The rate of life-threatening haemorrhage (blood loss 2.5 litres or more or women who received more than 5 units of blood transfusion or women who received treatment for coagulopathy after such an acute event) is estimated at 3.7/1000 maternities.1 2 Intrauterine balloon tamponade is now an appropriate first line surgical intervention for most women. The haemostatic B-Lynch brace suturing has been in use since 1997.3
The combined use of uterine compression sutures and intrauterine balloons has not been extensively reported in literature. Isolated case reports4 5 have described the successful use of balloon catheters in conjunction with a B-Lynch suture for intractable postpartum haemorrhage.
Further, there are only two case series to date describing the successful addition of a Bakri balloon when the use of a B-Lynch suture alone failed to stop uterine bleeding.6 7 In this series, one patient developed endomyometritis and a second developed postpartum oliguria.

◆ WHAT TO WORK ON
**a.** In the passage on postpartum hemorrhage, since what year has B-Lynch brace suturing been in use?
**b.** Pick up the passage on postpartum hemorrhage treatment after its final sentence and carry it forward.

◆ DATA EXTRACTS
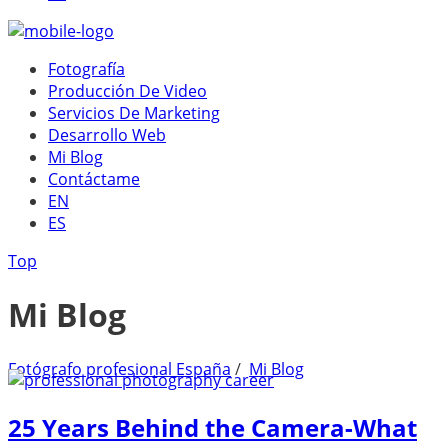
Fotografía
Producción De Video
Servicios De Marketing
Desarrollo Web
Mi Blog
Contáctame
EN
ES
Top
Mi Blog
Fotógrafo profesional España
/
Mi Blog
25 Years Behind the Camera-What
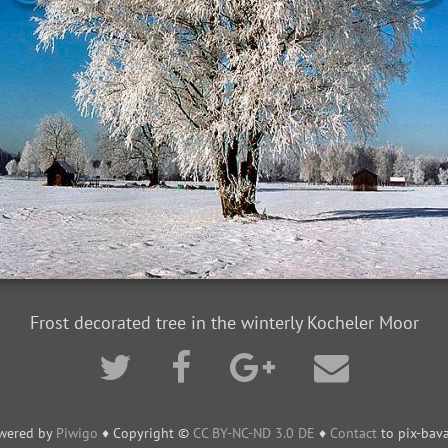
Frost decorated tree in the winterly Kocheler Moor
wered by
Piwigo
♦ Copyright ©
CC BY-NC-ND 3.0 DE
♦
Contact
to pix-bava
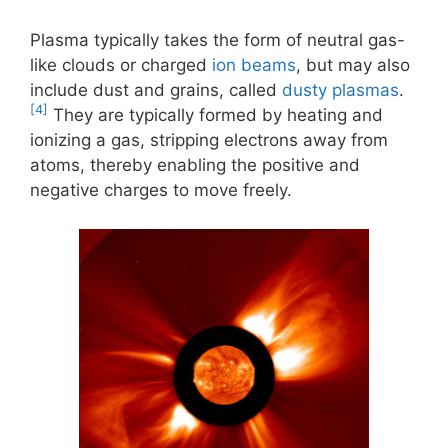
Plasma typically takes the form of neutral gas-
like clouds or charged
ion beams
, but may also
include dust and grains, called
dusty plasmas
.
[4]
They are typically formed by heating and
ionizing a gas, stripping electrons away from
atoms, thereby enabling the positive and
negative charges to move freely.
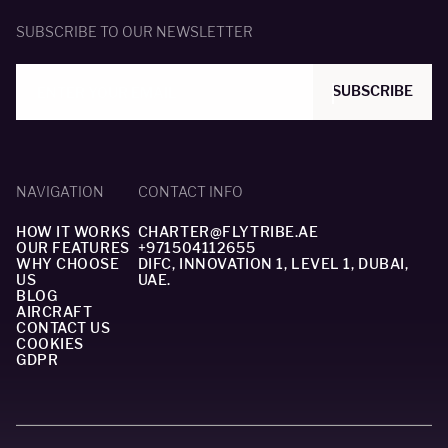
SUBSCRIBE TO OUR NEWSLETTER
SUBSCRIBE
NAVIGATION
CONTACT INFO
HOW IT WORKS
CHARTER@FLYTRIBE.AE
OUR FEATURES
+971504112655
WHY CHOOSE
DIFC, INNOVATION 1, LEVEL 1, DUBAI,
US
UAE.
BLOG
AIRCRAFT
CONTACT US
COOKIES
GDPR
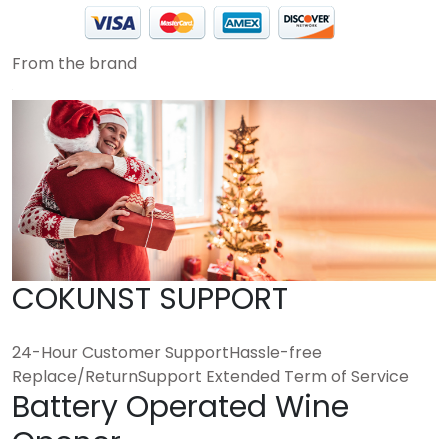
From the brand
COKUNST SUPPORT
24-Hour Customer SupportHassle-free
Replace/ReturnSupport Extended Term of Service
Battery Operated Wine
Opener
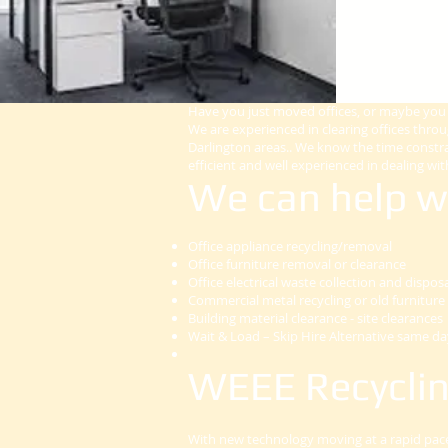
Have you just moved offices, or maybe you a
We are experienced in clearing offices thr
Darlington areas.. We know the time constra
efficient and well experienced in dealing with
We can help w
Office appliance recycling/removal
Office furniture removal or clearance
Office electrical waste collection and dispos
Commercial metal recycling or old furniture 
Building material clearance - site clearances
Wait & Load – Skip Hire Alternative same day
WEEE Recyclin
With new technology moving at a rapid pace,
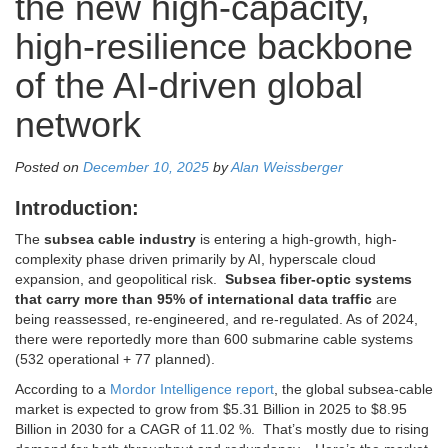
the new high-capacity,
high-resilience backbone
of the AI-driven global
network
Posted on
December 10, 2025
by
Alan Weissberger
Introduction:
The
subsea cable industry
is entering a high-growth, high-
complexity phase driven primarily by AI, hyperscale cloud
expansion, and geopolitical risk.
Subsea fiber-optic systems
that carry more than 95% of international data traffic
are
being reassessed, re-engineered, and re-regulated. As of 2024,
there were reportedly more than 600 submarine cable systems
(532 operational + 77 planned).
According to a
Mordor Intelligence report
, the global subsea-cable
market is expected to grow from $5.31 Billion in 2025 to $8.95
Billion in 2030 for a CAGR of 11.02 %. That’s mostly due to rising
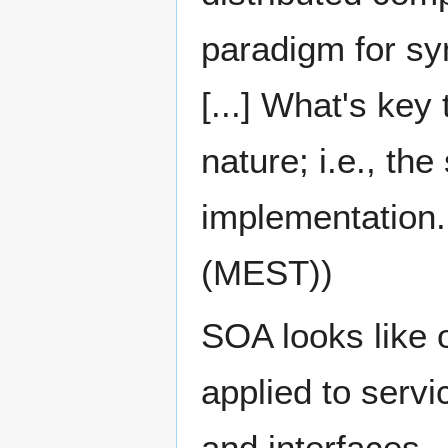
paradigm for s
[...] What's key
nature; i.e., th
implementation.
(MEST))
SOA looks like 
applied to serv
and interfaces..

◆ EXPECTED RESPONSES
**a.** Since 1997.

**b.**
We present a small case series of patients with a post partum haemorrhage that was managed by a combination of B-Lynch suture and Bakri Balloon at York Hospital from 2006–2011. The clinical backgrounds and outcomes including success rates, complications are outlined in this series from York Hospital. Although one woman proceeded to hysterectomy, we found that in the majority of patients the ‘uterine sandwich’ technique was successful and fertility was preserved.